- Boromata Location in the Central African Republic
- Coordinates: 10°5′11″N 21°55′46″E﻿ / ﻿10.08639°N 21.92944°E
- Country: Central African Republic
- Prefecture: Vakaga
- Sub-prefecture: Birao
- Commune: Ouandja
- Time zone: UTC + 1

= Boromata =

Boromata is a village in the Vakaga Prefecture in the northern Central African Republic.

== History ==
In 1962, Boromata had a population of 309 people.

On 15 March 2008, 13 Chadian Soldiers under the command of the former chief of defense of the UFDR attacked joint UFDR-FACA forces and burned four homes in Boromata. During the attack, the joint forces managed to kill five attackers and capture four. The four prisoners were transferred to Bangui. As a result, 500 people fled to the bush.
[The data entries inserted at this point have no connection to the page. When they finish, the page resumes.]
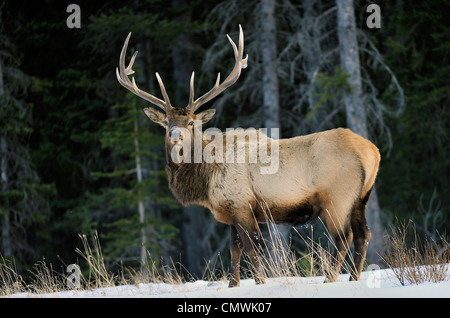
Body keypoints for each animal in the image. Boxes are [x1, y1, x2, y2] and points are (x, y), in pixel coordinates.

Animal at [115, 25, 380, 288]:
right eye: (166, 122)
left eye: (191, 122)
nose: (175, 135)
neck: (205, 179)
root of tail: (372, 151)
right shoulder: (232, 210)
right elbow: (234, 250)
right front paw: (233, 284)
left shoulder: (241, 204)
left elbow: (252, 249)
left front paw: (260, 282)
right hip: (361, 198)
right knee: (364, 235)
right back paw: (354, 278)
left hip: (337, 197)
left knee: (344, 237)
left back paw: (330, 279)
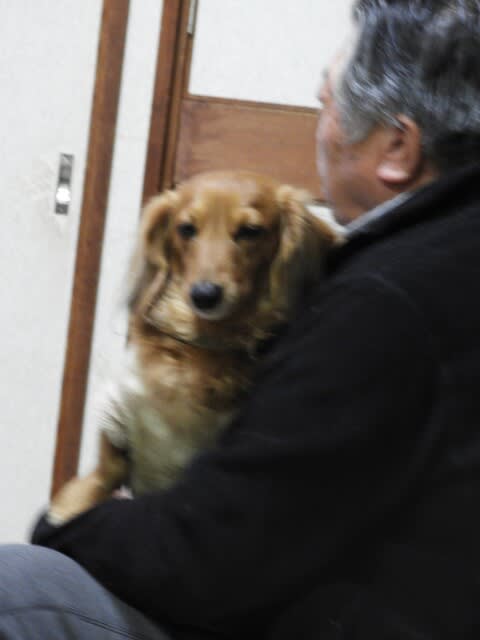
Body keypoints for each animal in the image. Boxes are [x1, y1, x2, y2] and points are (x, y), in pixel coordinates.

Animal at [49, 170, 340, 522]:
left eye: (251, 231)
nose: (204, 295)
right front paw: (66, 508)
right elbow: (95, 483)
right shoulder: (117, 426)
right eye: (186, 229)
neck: (203, 346)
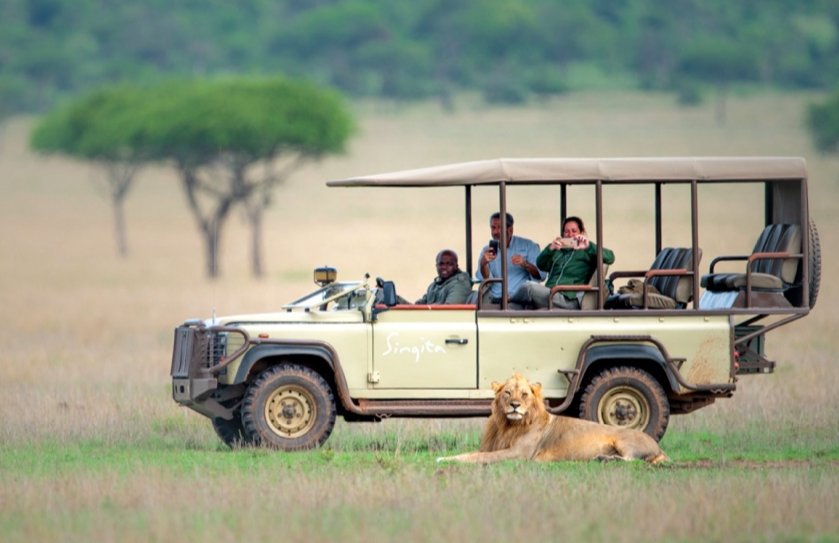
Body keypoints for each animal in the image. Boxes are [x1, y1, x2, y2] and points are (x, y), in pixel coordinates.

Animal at [440, 374, 668, 468]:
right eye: (508, 393)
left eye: (524, 394)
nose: (514, 405)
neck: (508, 425)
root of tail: (658, 447)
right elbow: (470, 454)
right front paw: (445, 458)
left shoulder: (518, 454)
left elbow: (480, 458)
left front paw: (445, 460)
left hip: (624, 440)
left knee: (632, 459)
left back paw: (604, 459)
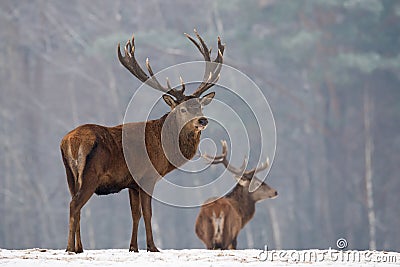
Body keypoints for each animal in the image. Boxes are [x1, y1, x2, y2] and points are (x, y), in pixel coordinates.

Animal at [61, 30, 225, 254]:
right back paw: (70, 247)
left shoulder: (131, 183)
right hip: (90, 174)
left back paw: (79, 248)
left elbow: (135, 214)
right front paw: (153, 247)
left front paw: (133, 247)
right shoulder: (147, 177)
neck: (163, 150)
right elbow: (147, 213)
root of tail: (69, 142)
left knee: (74, 204)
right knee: (74, 205)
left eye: (200, 106)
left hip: (70, 175)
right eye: (183, 109)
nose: (202, 121)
=== Central African Republic Civil War (2013-present) ===

On 1 December 2020, the Misseriya Arabs militia from Um Dukhun, Sudan attacked Boromata due to the ethnic tensions between Misseriya and Goula. The attack caused five deaths and 14 injuries. Other than that, the militia razed 1325 homes and 84 shops.

== Economy ==
Near Boromata, there is an oil reserve. In 2011, the government granted CNPC for oil exploration. Within the village, there is one market.

== Demography ==
Goula makes up the majority of the village population.

== Education ==
There is one school in the village.

== Healthcare ==
Boromata has one public health post.